When Alfred Louis DeBat, my 17-year-old brother—who later earned bachelor’s and master’s degrees in journalism at Northwestern University—first saw 1649 N. Halsted in 1948, he cried.
“How could a kid who grew up in the 3900 block of North Pine Grove Ave. in Lakeview and befriended young schoolmates who resided on Lake Shore Drive live here?” asked Alfred, with great embarrassment.
But with the screech of Ravenswood elevated trains and the clanking “Red Devil’ streetcars in our ears, Halsted St. was to be our home for the next 15 years.
By the mid-1950s, my father’s Southern flower garden was taking shape. It was patterned after gardens in New Orleans, his hometown.

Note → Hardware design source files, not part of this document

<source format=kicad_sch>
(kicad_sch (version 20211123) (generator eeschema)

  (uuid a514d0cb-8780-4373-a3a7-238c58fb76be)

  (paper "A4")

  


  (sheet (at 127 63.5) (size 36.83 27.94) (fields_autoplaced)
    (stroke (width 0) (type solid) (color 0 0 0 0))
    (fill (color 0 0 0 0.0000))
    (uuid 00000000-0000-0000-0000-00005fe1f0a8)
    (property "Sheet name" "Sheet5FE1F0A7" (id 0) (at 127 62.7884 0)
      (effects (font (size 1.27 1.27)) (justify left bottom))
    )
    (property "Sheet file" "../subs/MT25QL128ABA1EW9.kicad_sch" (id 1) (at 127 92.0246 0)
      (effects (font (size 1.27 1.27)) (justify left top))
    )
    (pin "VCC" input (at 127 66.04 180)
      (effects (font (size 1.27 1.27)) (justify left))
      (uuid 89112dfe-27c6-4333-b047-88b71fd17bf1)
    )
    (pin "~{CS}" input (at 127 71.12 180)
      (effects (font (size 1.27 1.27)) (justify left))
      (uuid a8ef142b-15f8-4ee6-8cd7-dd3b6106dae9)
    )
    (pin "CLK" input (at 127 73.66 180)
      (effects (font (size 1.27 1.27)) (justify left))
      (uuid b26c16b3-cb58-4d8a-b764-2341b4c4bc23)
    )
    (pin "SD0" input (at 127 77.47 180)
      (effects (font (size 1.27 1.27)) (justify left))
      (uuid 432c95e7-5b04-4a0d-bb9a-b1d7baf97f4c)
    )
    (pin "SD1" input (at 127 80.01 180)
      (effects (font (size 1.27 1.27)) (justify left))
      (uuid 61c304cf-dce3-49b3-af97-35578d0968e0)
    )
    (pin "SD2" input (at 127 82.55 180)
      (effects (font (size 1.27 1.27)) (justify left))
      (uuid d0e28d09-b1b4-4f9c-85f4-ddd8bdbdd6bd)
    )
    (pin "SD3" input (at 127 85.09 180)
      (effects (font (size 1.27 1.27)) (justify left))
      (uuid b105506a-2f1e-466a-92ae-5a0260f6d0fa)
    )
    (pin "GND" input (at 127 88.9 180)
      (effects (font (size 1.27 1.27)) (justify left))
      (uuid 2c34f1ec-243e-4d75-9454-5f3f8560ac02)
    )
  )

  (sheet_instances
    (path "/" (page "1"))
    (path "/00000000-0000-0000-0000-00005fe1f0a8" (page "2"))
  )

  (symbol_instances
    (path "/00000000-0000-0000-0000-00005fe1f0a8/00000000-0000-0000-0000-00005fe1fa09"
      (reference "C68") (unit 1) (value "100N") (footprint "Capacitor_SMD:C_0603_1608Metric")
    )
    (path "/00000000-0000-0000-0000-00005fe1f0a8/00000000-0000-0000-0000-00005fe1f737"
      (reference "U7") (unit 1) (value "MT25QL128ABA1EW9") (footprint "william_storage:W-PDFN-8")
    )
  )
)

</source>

The old fence was removed and replaced with new white pickets, and urban renewal bricks edged organized flower beds. A variety of flowers were represented—Zinnias, Petunias, Marigolds, Peonies, giant Sun Flowers, Rose bushes and Morning Glory vines climbed up the back porches on trellises in this urban oasis. Mulberry trees produced fruit for my breakfast cereal.

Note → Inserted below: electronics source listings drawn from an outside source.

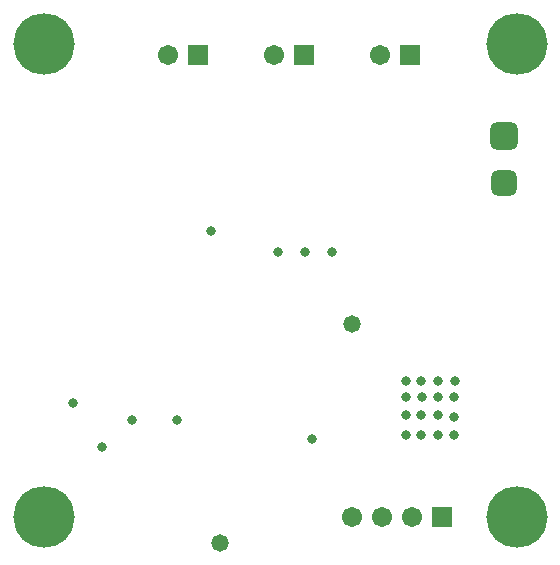
<source format=gbs>
G04*
G04 #@! TF.GenerationSoftware,Altium Limited,Altium Designer,18.1.9 (240)*
G04*
G04 Layer_Color=16711935*
%FSLAX25Y25*%
%MOIN*%
G70*
G01*
G75*
G04:AMPARAMS|DCode=38|XSize=94.61mil|YSize=94.61mil|CornerRadius=25.65mil|HoleSize=0mil|Usage=FLASHONLY|Rotation=270.000|XOffset=0mil|YOffset=0mil|HoleType=Round|Shape=RoundedRectangle|*
%AMROUNDEDRECTD38*
21,1,0.09461,0.04331,0,0,270.0*
21,1,0.04331,0.09461,0,0,270.0*
1,1,0.05131,-0.02165,-0.02165*
1,1,0.05131,-0.02165,0.02165*
1,1,0.05131,0.02165,0.02165*
1,1,0.05131,0.02165,-0.02165*
%
%ADD38ROUNDEDRECTD38*%
G04:AMPARAMS|DCode=39|XSize=86.74mil|YSize=86.74mil|CornerRadius=23.68mil|HoleSize=0mil|Usage=FLASHONLY|Rotation=270.000|XOffset=0mil|YOffset=0mil|HoleType=Round|Shape=RoundedRectangle|*
%AMROUNDEDRECTD39*
21,1,0.08674,0.03937,0,0,270.0*
21,1,0.03937,0.08674,0,0,270.0*
1,1,0.04737,-0.01968,-0.01968*
1,1,0.04737,-0.01968,0.01968*
1,1,0.04737,0.01968,0.01968*
1,1,0.04737,0.01968,-0.01968*
%
%ADD39ROUNDEDRECTD39*%
%ADD40R,0.06706X0.06706*%
%ADD41C,0.06706*%
%ADD42C,0.03200*%
%ADD43C,0.05800*%
%ADD44C,0.20485*%
D38*
X172941Y146500D02*
D03*
D39*
Y130910D02*
D03*
D40*
X152350Y19500D02*
D03*
X141732Y173406D02*
D03*
X106299D02*
D03*
X70866D02*
D03*
D41*
X142350Y19500D02*
D03*
X132350D02*
D03*
X122350D02*
D03*
X131732Y173406D02*
D03*
X96299D02*
D03*
X60866D02*
D03*
D42*
X48945Y52000D02*
D03*
X39000Y43000D02*
D03*
X63945Y52000D02*
D03*
X115791Y108000D02*
D03*
X106791D02*
D03*
X97791D02*
D03*
X75350Y115000D02*
D03*
X108933Y45606D02*
D03*
X156539Y64811D02*
D03*
X140199Y64906D02*
D03*
X145699Y59406D02*
D03*
X151039D02*
D03*
X140177D02*
D03*
X29350Y57500D02*
D03*
X140177Y46906D02*
D03*
X145445D02*
D03*
X150945D02*
D03*
X156445D02*
D03*
Y52906D02*
D03*
X150945Y53406D02*
D03*
X145445D02*
D03*
X140177D02*
D03*
X156445Y59406D02*
D03*
X150945Y64906D02*
D03*
X145445D02*
D03*
D43*
X122350Y84000D02*
D03*
X78445Y10906D02*
D03*
D44*
X19685Y19685D02*
D03*
Y177165D02*
D03*
X177165Y19685D02*
D03*
Y177165D02*
D03*
M02*

</source>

In 1949, long before quiche and pinot grigio wine became gourmet delights in Lincoln Park, Sieben’s Brewery on Larrabee Street was selling what the neighborhood made best—cool steins of German beer.
A kid could hop on a clanking streetcar and rumble down Halsted Street to Fullerton Avenue and catch a movie at the Biograph Theatre, or stroll to the barbershop at North Avenue where you could sit in big, black leather barber chairs and ogle the sparkling nickel-plated pot-bellied stove. Nick, the Italian barber, gave old-fashioned, 75-cent haircuts, sans sideburns.

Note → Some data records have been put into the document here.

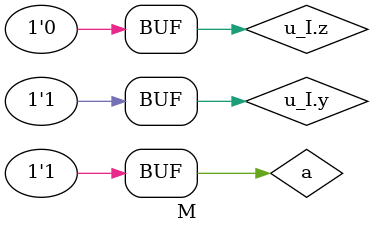
<source format=sv>

/* NOTES:
- Short description always on the first line, always beginning with `//`.
  This allows you to see a summary of your testcases with:
      head -n1 testcases/*.sv
- All components of the testcase in one file.
- Hard break lines at 80 characters.
- Whitespace:
  - Unix line endings (LF), not Windows line endings (CRLF)
  - POSIX-compatible final line.
  - No tab characters; Only spaces allowed.
  - No trailing whitespace.
- Naming convention:
  - Module name: `M`
    - Extension: `M1`, `M2`, ...
  - Interface name: `I`
    - Extension: `I1`, `I2`, ...
  - Modport name: `P`
    - Extension: `P1`, `P2`, ...
  - Module instance: `u_M`
    - Extension: `u_M1`, `u_M2`, ...
  - Interface instance: `u_I`
    - Extension: `u_I1`, `u_I2`, ...
  - Signals within modules: `a`, `b`, `c`, ...
    - Extension: `a1`, `a2`, ..., `b1`, `b2`, ...
  - Signals within interfaces: `z`, `y`, `x`, ...
    - Extension: `z1`, `z2`, ..., `y1`, `y2`, ...
  - Signal ports: `i_a`, `i_b`, `o_a`, `o_b`, `b_a`, `b_b`, ...
    - Exceptions: `i_clk`, `i_srst`, `i_arst`, `i_cg`
  - Parameter ports: `A`, `B`, `C`, ...
  - Constants (localparam): `Z`, `Y`, `X`, ...
*/

// This example is equivalent to `alwayscomb_inst.sv`
interface I;

  logic z;
  logic y;
  logic x;

endinterface

module M;
                                        // 1st section is setup.
  localparam bit Z = 1'b0;
  logic a;
  I u_I();
                                        // 2nd section is the interesting part.
                                        // Each assignment is commented.
  always_comb u_I.z = Z;      // Constant
  always_comb u_I.y = 1'b1;   // Literal
  always_comb u_I.y = a;      // Signal

endmodule

</source>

The bustling corner of North and Halsted supported such neighborhood business establishments as the United Cigar Store, Schneider’s Meat Market, Newman’s Shoes, Sam’s Cut-Rate Liquors, and the Greek’s Soda Fountain, where five-cent Coke and penny candy were sold.
Television still was a luxury, so most neighborhood kids saved pop bottle deposits to pay 12-cent movie-house admissions.
A German language movie house, the Kino Theater, was on North Avenue and Orchard. But most neighborhood kids flocked to the Plaza Theater at North and North Park avenues to view “shoot’em-up" Westerns like “Red River,” starring John Wayne. Later, The Plaza was razed to make way for new affordable high-rise apartments.
The factory neighborhood of Lincoln Park was launched on the long road to trendiness and affluence in 1956, when the Community Conservation Board designated virtually the entire area for urban renewal.
A proposed $36-million plan, which did not get underway until the 1960s, envisioned a 1,000-acre redevelopment of the area generally bounded by Lincoln Park on the east, the Milwaukee Road tracks and Clybourn Avenue on the west and southwest, North Avenue on the south and Wrightwood and Diversey on the north.
Between the early 1960s and 1977, the city’s Department of Urban Renewal demolished 606 buildings in the area. Ogden Avenue, a wide boulevard, was vacated and Oz Park was created. Hundreds of old German and Italian residents were displaced.
By 1977, some $270 million was spent by the government and private investors to revitalize eastern portions of the community, called Project I, and Lincoln Park was on its way to “revitalization.”
As part of the urban renewal plan, the Royal George Theatre was built and my father’s three-flat lot was the end-piece of the project to create a ramp for a future parking garage. As a result—following an appraisal by Mid-America Appraisal and Baird & Warner—the theatre developers paid $40,000 for that 25-by-140-foot lot.
So, this writer wishes Draper and Kramer well on its development plan. The only question I have is: Why only 35 parking spaces? The Royal George Theatre parking garage must have more spots than that.